Repeat, line for line, only the span that opens at the "is vandaag o" line and closes at the final line below. Skip the pictures.
** Exercise materials follows **
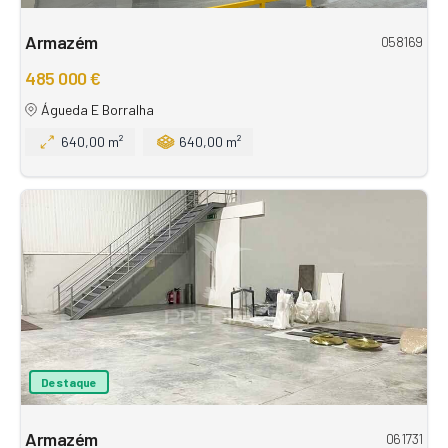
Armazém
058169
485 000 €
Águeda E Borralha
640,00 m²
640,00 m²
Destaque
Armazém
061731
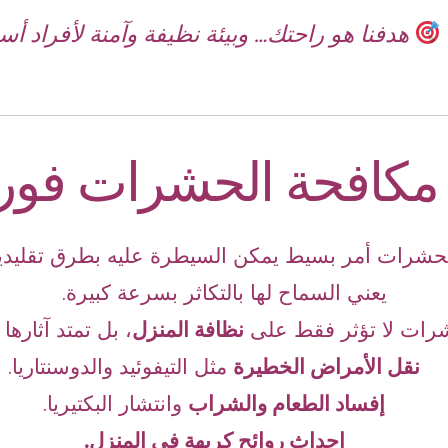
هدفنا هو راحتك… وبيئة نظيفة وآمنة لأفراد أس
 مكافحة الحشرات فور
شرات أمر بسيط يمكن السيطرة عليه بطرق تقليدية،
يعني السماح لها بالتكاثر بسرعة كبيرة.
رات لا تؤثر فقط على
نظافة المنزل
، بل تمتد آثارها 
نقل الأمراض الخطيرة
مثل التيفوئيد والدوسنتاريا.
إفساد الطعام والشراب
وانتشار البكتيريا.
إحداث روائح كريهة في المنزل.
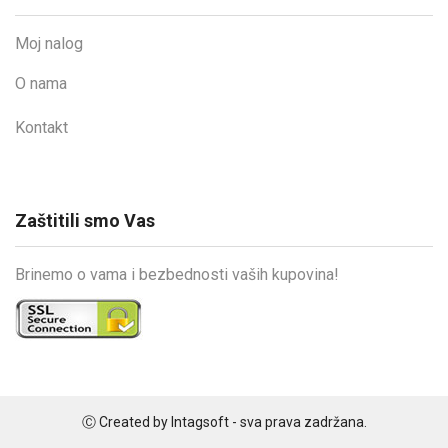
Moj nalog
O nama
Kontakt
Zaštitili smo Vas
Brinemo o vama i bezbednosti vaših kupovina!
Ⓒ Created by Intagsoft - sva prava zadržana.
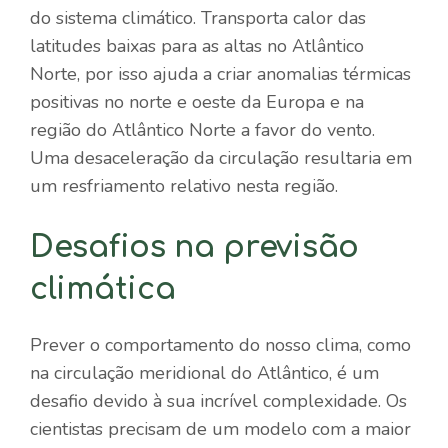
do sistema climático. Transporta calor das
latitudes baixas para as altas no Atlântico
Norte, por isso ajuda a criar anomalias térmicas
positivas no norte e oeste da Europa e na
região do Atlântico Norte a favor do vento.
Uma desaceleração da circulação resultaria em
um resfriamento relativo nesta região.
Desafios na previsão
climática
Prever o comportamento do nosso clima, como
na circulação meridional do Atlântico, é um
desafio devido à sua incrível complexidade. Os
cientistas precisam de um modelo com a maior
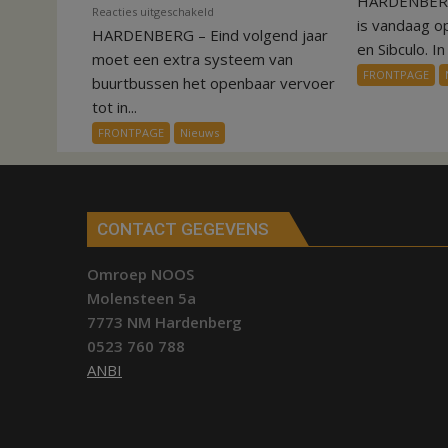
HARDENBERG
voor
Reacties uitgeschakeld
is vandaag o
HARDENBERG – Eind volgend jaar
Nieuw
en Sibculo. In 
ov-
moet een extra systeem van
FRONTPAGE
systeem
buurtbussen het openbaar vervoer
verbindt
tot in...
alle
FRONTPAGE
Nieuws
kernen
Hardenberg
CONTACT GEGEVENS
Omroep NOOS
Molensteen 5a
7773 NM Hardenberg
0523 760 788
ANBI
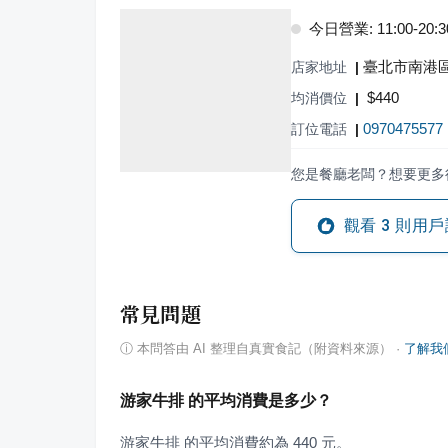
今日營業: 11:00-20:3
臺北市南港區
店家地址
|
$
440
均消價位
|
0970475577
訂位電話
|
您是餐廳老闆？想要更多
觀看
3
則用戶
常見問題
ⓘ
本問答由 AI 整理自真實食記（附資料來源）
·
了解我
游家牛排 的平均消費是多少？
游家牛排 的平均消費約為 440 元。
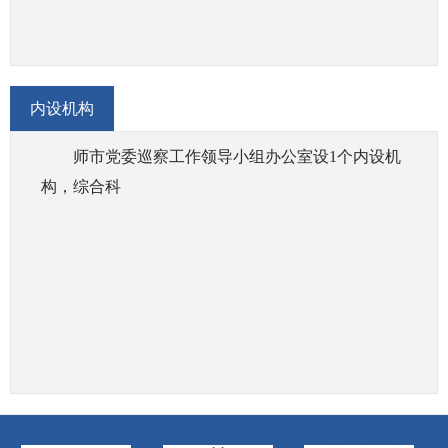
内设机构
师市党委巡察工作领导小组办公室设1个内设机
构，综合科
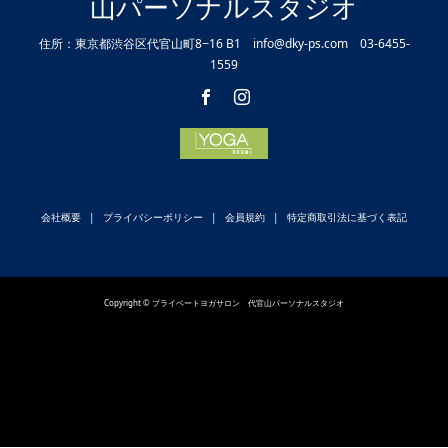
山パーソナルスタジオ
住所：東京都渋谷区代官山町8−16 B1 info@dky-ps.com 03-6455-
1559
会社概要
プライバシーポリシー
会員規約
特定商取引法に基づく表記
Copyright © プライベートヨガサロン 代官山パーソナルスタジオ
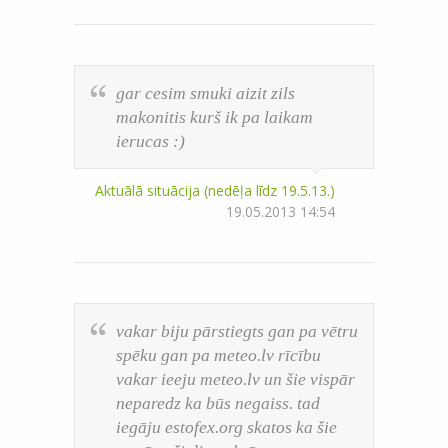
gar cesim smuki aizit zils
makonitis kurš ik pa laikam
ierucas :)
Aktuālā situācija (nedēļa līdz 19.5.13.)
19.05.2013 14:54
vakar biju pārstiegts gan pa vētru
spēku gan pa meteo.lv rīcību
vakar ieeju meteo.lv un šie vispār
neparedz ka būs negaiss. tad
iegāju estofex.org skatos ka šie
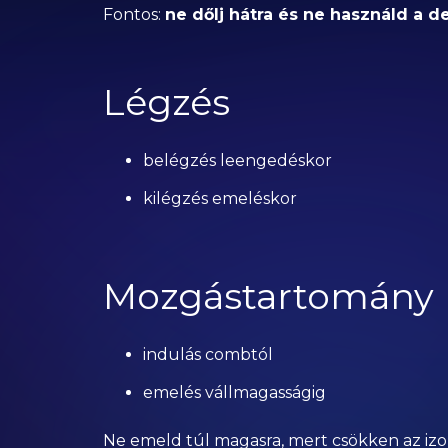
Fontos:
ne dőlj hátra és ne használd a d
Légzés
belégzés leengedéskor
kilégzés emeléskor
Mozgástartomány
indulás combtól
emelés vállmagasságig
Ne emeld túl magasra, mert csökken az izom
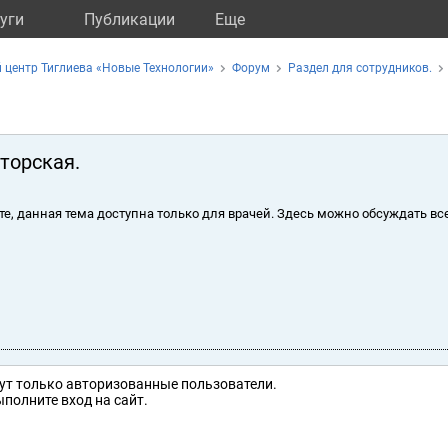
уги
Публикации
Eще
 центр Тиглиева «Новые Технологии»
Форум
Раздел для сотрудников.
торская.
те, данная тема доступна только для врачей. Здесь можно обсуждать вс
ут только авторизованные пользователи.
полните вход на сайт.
** End of Exercise materials **
**Task answer**
is vandaag o
HARDENBERG – Eind volgend jaar
Nieuw
en Sibculo. In 
ov-
moet een extra systeem van
FRONTPAGE
systeem
buurtbussen het openbaar vervoer
verbindt
tot in...
alle
FRONTPAGE
Nieuws
kernen
Hardenberg
CONTACT GEGEVENS
Omroep NOOS
Molensteen 5a
7773 NM Hardenberg
0523 760 788
ANBI
今日營業: 11:00-20:3
臺北市南港區
店家地址
|
$
440
均消價位
|
0970475577
訂位電話
|
您是餐廳老闆？想要更多
觀看
3
則用戶
常見問題
ⓘ
本問答由 AI 整理自真實食記（附資料來源）
·
了解我
游家牛排 的平均消費是多少？
游家牛排 的平均消費約為 440 元。
内设机构
师市党委巡察工作领导小组办公室设1个内设机
构，综合科
山パーソナルスタジオ
住所：東京都渋谷区代官山町8−16 B1 info@dky-ps.com 03-6455-
1559
会社概要
プライバシーポリシー
会員規約
特定商取引法に基づく表記
Copyright © プライベートヨガサロン 代官山パーソナルスタジオ
gar cesim smuki aizit zils
makonitis kurš ik pa laikam
ierucas :)
Aktuālā situācija (nedēļa līdz 19.5.13.)
19.05.2013 14:54
vakar biju pārstiegts gan pa vētru
spēku gan pa meteo.lv rīcību
vakar ieeju meteo.lv un šie vispār
neparedz ka būs negaiss. tad
iegāju estofex.org skatos ka šie
Fontos:
ne dőlj hátra és ne használd a d
Légzés
belégzés leengedéskor
kilégzés emeléskor
Mozgástartomány
indulás combtól
emelés vállmagasságig
Ne emeld túl magasra, mert csökken az izom
уги
Публикации
Eще
 центр Тиглиева «Новые Технологии»
Форум
Раздел для сотрудников.
торская.
те, данная тема доступна только для врачей. Здесь можно обсуждать вс
ут только авторизованные пользователи.
полните вход на сайт.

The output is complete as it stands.